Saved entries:
+++++
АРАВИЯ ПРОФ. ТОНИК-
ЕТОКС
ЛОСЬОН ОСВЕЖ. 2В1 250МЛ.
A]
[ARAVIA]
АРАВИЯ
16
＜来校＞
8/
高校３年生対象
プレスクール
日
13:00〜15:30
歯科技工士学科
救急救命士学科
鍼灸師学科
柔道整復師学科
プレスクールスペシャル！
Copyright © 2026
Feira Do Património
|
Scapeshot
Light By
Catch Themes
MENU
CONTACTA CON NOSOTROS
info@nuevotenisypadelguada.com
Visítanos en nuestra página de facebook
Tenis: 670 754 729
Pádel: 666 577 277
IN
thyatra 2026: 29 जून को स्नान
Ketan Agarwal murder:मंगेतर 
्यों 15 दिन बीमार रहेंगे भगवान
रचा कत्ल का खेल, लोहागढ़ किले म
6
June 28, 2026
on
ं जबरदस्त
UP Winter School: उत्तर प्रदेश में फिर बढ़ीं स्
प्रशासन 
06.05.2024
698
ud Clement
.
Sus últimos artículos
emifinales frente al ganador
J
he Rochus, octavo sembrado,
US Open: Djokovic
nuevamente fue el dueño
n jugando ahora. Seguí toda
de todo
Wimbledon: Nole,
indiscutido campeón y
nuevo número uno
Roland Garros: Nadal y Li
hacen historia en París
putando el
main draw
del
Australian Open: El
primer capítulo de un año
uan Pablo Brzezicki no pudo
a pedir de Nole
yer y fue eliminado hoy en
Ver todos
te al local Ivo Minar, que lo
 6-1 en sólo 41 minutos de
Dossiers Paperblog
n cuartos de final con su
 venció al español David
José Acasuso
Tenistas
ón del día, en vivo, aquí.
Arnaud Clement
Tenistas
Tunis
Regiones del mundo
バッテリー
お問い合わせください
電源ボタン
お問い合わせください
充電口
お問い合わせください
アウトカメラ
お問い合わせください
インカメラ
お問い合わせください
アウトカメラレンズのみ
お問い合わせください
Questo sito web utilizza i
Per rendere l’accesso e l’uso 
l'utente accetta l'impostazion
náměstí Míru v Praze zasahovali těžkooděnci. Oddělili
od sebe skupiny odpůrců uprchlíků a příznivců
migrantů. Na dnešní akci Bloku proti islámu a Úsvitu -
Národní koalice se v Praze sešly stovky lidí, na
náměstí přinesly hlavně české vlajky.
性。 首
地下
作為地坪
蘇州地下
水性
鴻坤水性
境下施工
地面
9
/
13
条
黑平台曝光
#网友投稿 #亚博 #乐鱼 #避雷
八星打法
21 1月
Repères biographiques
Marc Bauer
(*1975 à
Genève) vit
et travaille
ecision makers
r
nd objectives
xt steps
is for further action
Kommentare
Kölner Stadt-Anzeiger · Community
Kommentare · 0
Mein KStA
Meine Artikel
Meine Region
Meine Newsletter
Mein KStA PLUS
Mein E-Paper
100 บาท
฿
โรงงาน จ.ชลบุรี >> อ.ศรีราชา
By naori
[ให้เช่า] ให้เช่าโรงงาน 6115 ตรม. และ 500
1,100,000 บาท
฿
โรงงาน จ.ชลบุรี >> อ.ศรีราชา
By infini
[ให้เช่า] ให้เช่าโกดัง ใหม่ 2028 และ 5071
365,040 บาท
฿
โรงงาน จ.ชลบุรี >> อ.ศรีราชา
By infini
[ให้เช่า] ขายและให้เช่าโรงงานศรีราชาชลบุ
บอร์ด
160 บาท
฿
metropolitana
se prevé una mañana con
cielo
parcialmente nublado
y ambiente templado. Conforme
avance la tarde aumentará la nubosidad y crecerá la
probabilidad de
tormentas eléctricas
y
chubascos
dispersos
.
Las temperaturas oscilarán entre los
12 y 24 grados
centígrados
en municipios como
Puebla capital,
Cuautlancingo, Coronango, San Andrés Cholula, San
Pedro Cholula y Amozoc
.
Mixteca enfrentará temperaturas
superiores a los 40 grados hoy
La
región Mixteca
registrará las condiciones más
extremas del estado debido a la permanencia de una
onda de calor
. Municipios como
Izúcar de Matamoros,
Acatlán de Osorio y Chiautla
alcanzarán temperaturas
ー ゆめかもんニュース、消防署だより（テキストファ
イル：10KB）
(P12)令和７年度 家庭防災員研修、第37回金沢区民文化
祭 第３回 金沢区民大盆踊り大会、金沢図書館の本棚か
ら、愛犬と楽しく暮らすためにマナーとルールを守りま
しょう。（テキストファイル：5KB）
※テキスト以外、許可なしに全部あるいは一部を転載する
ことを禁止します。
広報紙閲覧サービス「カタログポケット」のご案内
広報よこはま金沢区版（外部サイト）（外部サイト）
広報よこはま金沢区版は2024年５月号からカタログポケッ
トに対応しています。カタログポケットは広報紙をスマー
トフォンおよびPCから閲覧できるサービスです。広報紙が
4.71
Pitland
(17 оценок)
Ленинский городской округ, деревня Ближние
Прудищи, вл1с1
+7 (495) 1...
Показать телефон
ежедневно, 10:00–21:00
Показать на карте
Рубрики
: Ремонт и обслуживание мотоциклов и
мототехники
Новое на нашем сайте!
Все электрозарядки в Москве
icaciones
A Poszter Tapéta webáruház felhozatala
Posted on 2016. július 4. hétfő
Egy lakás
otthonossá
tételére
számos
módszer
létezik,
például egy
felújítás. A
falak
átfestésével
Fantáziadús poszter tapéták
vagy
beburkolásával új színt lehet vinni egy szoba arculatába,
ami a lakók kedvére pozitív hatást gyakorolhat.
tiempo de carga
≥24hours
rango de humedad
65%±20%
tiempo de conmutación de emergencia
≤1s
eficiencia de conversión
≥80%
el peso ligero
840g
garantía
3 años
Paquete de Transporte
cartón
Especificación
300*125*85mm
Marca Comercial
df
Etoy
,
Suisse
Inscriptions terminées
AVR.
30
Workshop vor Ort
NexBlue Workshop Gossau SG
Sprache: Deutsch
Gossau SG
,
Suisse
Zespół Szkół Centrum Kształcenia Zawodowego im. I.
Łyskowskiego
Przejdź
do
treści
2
+++++
== What the task asks ==
Rename "Tenistas" to "Jugadores de tenis" throughout the records, leaving all other text unchanged.

== Exercise output ==
АРАВИЯ ПРОФ. ТОНИК-
ЕТОКС
ЛОСЬОН ОСВЕЖ. 2В1 250МЛ.
A]
[ARAVIA]
АРАВИЯ
16
＜来校＞
8/
高校３年生対象
プレスクール
日
13:00〜15:30
歯科技工士学科
救急救命士学科
鍼灸師学科
柔道整復師学科
プレスクールスペシャル！
Copyright © 2026
Feira Do Património
|
Scapeshot
Light By
Catch Themes
MENU
CONTACTA CON NOSOTROS
info@nuevotenisypadelguada.com
Visítanos en nuestra página de facebook
Tenis: 670 754 729
Pádel: 666 577 277
IN
thyatra 2026: 29 जून को स्नान
Ketan Agarwal murder:मंगेतर 
्यों 15 दिन बीमार रहेंगे भगवान
रचा कत्ल का खेल, लोहागढ़ किले म
6
June 28, 2026
on
ं जबरदस्त
UP Winter School: उत्तर प्रदेश में फिर बढ़ीं स्
प्रशासन 
06.05.2024
698
ud Clement
.
Sus últimos artículos
emifinales frente al ganador
J
he Rochus, octavo sembrado,
US Open: Djokovic
nuevamente fue el dueño
n jugando ahora. Seguí toda
de todo
Wimbledon: Nole,
indiscutido campeón y
nuevo número uno
Roland Garros: Nadal y Li
hacen historia en París
putando el
main draw
del
Australian Open: El
primer capítulo de un año
uan Pablo Brzezicki no pudo
a pedir de Nole
yer y fue eliminado hoy en
Ver todos
te al local Ivo Minar, que lo
 6-1 en sólo 41 minutos de
Dossiers Paperblog
n cuartos de final con su
 venció al español David
José Acasuso
Jugadores de tenis
ón del día, en vivo, aquí.
Arnaud Clement
Jugadores de tenis
Tunis
Regiones del mundo
バッテリー
お問い合わせください
電源ボタン
お問い合わせください
充電口
お問い合わせください
アウトカメラ
お問い合わせください
インカメラ
お問い合わせください
アウトカメラレンズのみ
お問い合わせください
Questo sito web utilizza i
Per rendere l’accesso e l’uso 
l'utente accetta l'impostazion
náměstí Míru v Praze zasahovali těžkooděnci. Oddělili
od sebe skupiny odpůrců uprchlíků a příznivců
migrantů. Na dnešní akci Bloku proti islámu a Úsvitu -
Národní koalice se v Praze sešly stovky lidí, na
náměstí přinesly hlavně české vlajky.
性。 首
地下
作為地坪
蘇州地下
水性
鴻坤水性
境下施工
地面
9
/
13
条
黑平台曝光
#网友投稿 #亚博 #乐鱼 #避雷
八星打法
21 1月
Repères biographiques
Marc Bauer
(*1975 à
Genève) vit
et travaille
ecision makers
r
nd objectives
xt steps
is for further action
Kommentare
Kölner Stadt-Anzeiger · Community
Kommentare · 0
Mein KStA
Meine Artikel
Meine Region
Meine Newsletter
Mein KStA PLUS
Mein E-Paper
100 บาท
฿
โรงงาน จ.ชลบุรี >> อ.ศรีราชา
By naori
[ให้เช่า] ให้เช่าโรงงาน 6115 ตรม. และ 500
1,100,000 บาท
฿
โรงงาน จ.ชลบุรี >> อ.ศรีราชา
By infini
[ให้เช่า] ให้เช่าโกดัง ใหม่ 2028 และ 5071
365,040 บาท
฿
โรงงาน จ.ชลบุรี >> อ.ศรีราชา
By infini
[ให้เช่า] ขายและให้เช่าโรงงานศรีราชาชลบุ
บอร์ด
160 บาท
฿
metropolitana
se prevé una mañana con
cielo
parcialmente nublado
y ambiente templado. Conforme
avance la tarde aumentará la nubosidad y crecerá la
probabilidad de
tormentas eléctricas
y
chubascos
dispersos
.
Las temperaturas oscilarán entre los
12 y 24 grados
centígrados
en municipios como
Puebla capital,
Cuautlancingo, Coronango, San Andrés Cholula, San
Pedro Cholula y Amozoc
.
Mixteca enfrentará temperaturas
superiores a los 40 grados hoy
La
región Mixteca
registrará las condiciones más
extremas del estado debido a la permanencia de una
onda de calor
. Municipios como
Izúcar de Matamoros,
Acatlán de Osorio y Chiautla
alcanzarán temperaturas
ー ゆめかもんニュース、消防署だより（テキストファ
イル：10KB）
(P12)令和７年度 家庭防災員研修、第37回金沢区民文化
祭 第３回 金沢区民大盆踊り大会、金沢図書館の本棚か
ら、愛犬と楽しく暮らすためにマナーとルールを守りま
しょう。（テキストファイル：5KB）
※テキスト以外、許可なしに全部あるいは一部を転載する
ことを禁止します。
広報紙閲覧サービス「カタログポケット」のご案内
広報よこはま金沢区版（外部サイト）（外部サイト）
広報よこはま金沢区版は2024年５月号からカタログポケッ
トに対応しています。カタログポケットは広報紙をスマー
トフォンおよびPCから閲覧できるサービスです。広報紙が
4.71
Pitland
(17 оценок)
Ленинский городской округ, деревня Ближние
Прудищи, вл1с1
+7 (495) 1...
Показать телефон
ежедневно, 10:00–21:00
Показать на карте
Рубрики
: Ремонт и обслуживание мотоциклов и
мототехники
Новое на нашем сайте!
Все электрозарядки в Москве
icaciones
A Poszter Tapéta webáruház felhozatala
Posted on 2016. július 4. hétfő
Egy lakás
otthonossá
tételére
számos
módszer
létezik,
például egy
felújítás. A
falak
átfestésével
Fantáziadús poszter tapéták
vagy
beburkolásával új színt lehet vinni egy szoba arculatába,
ami a lakók kedvére pozitív hatást gyakorolhat.
tiempo de carga
≥24hours
rango de humedad
65%±20%
tiempo de conmutación de emergencia
≤1s
eficiencia de conversión
≥80%
el peso ligero
840g
garantía
3 años
Paquete de Transporte
cartón
Especificación
300*125*85mm
Marca Comercial
df
Etoy
,
Suisse
Inscriptions terminées
AVR.
30
Workshop vor Ort
NexBlue Workshop Gossau SG
Sprache: Deutsch
Gossau SG
,
Suisse
Zespół Szkół Centrum Kształcenia Zawodowego im. I.
Łyskowskiego
Przejdź
do
treści
2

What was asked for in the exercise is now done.